Properties of the path-integral quantum hard-sphere fluid in k space

Abstract

The properties of quantum fluids in Fourier space, as the system response functions to weak external fields, are analyzed taking the quantum hard-sphere fluid as a probe. This serves to clarify the physical meaning of the different radial correlation functions that can be defined in a path-integral quantum fluid, since these functions are the r-space counterparts of the response functions. The basic feature of the external field relevant to this discussion is connected with its localizing/nonlocalizing effect on the quantum particles composing the fluid (i.e., a localizing field causes the collapse of the particle thermal packet). Fields that localize the quantum particles reveal the so-called instantaneous quantities (e.g., the conventional static structure factor), which are related with the diagonal elements of the density matrix. Fields that do not localize the quantum particles show the so-called linear response quantities, which are related to the diagonal and the off-diagonal density matrix elements. To perform this study the path-integral formalism is considered from the functional analysis approach. Given that the Gaussian Feynman–Hibbs effective potential picture is known to represent well many structural features of the quantum hard-sphere fluid, the parallel study of the response functions within this picture is also presented.
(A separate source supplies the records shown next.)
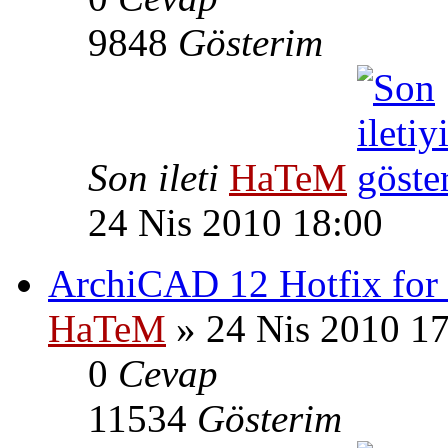
9848
Gösterim
Son ileti
HaTeM
24 Nis 2010 18:00
ArchiCAD 12 Hotfix for
HaTeM
» 24 Nis 2010 1
0
Cevap
11534
Gösterim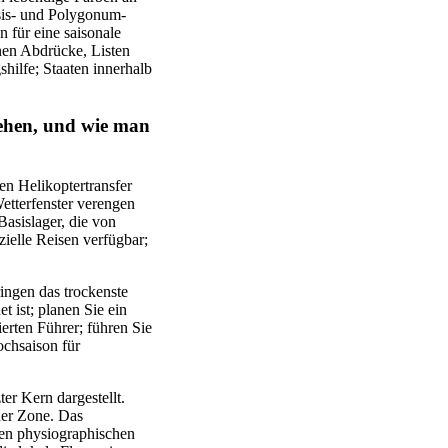
sis- und Polygonum-
 für eine saisonale
nen Abdrücke, Listen
shilfe; Staaten innerhalb
sehen, und wie man
en Helikoptertransfer
Wetterfenster verengen
asislager, die von
zielle Reisen verfügbar;
ingen das trockenste
t ist; planen Sie ein
erten Führer; führen Sie
ochsaison für
er Kern dargestellt.
her Zone. Das
men physiographischen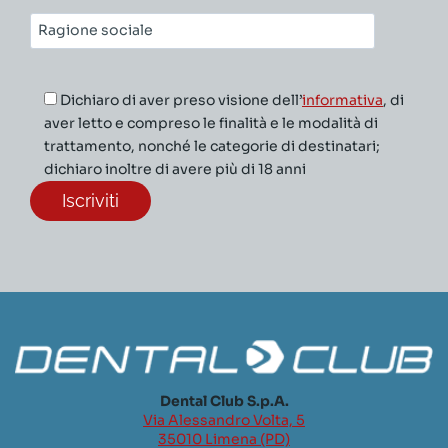
Ragione
sociale*
Dichiaro di aver preso visione dell’
informativa
, di
aver letto e compreso le finalità e le modalità di
trattamento, nonché le categorie di destinatari;
dichiaro inoltre di avere più di 18 anni
Dental Club S.p.A.
Via Alessandro Volta, 5
35010 Limena (PD)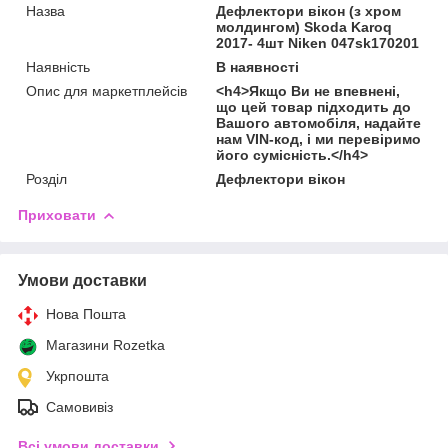
Назва
Дефлектори вікон (з хром
молдингом) Skoda Karoq
2017- 4шт Niken 047sk170201
Наявність
В наявності
Опис для маркетплейсів
<h4>Якщо Ви не впевнені,
що цей товар підходить до
Вашого автомобіля, надайте
нам VIN-код, і ми перевіримо
його сумісність.</h4>
Розділ
Дефлектори вікон
Приховати
Умови доставки
Нова Пошта
Магазини Rozetka
Укрпошта
Самовивіз
Всі умови доставки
In particular, the latter picture provides an accurate Ornstein–Zernike scheme that can be used for numerical calculations of response functions over a wide range of conditions, and also gives fine estimates for quantities difficult to compute with the path integral. Results for the quantum hard-sphere fluid obtained within the latter scheme are reported, tests of consistency are given, and the possibility of approximating the instantaneous response function by means of the coherent part of the linear response function is assessed.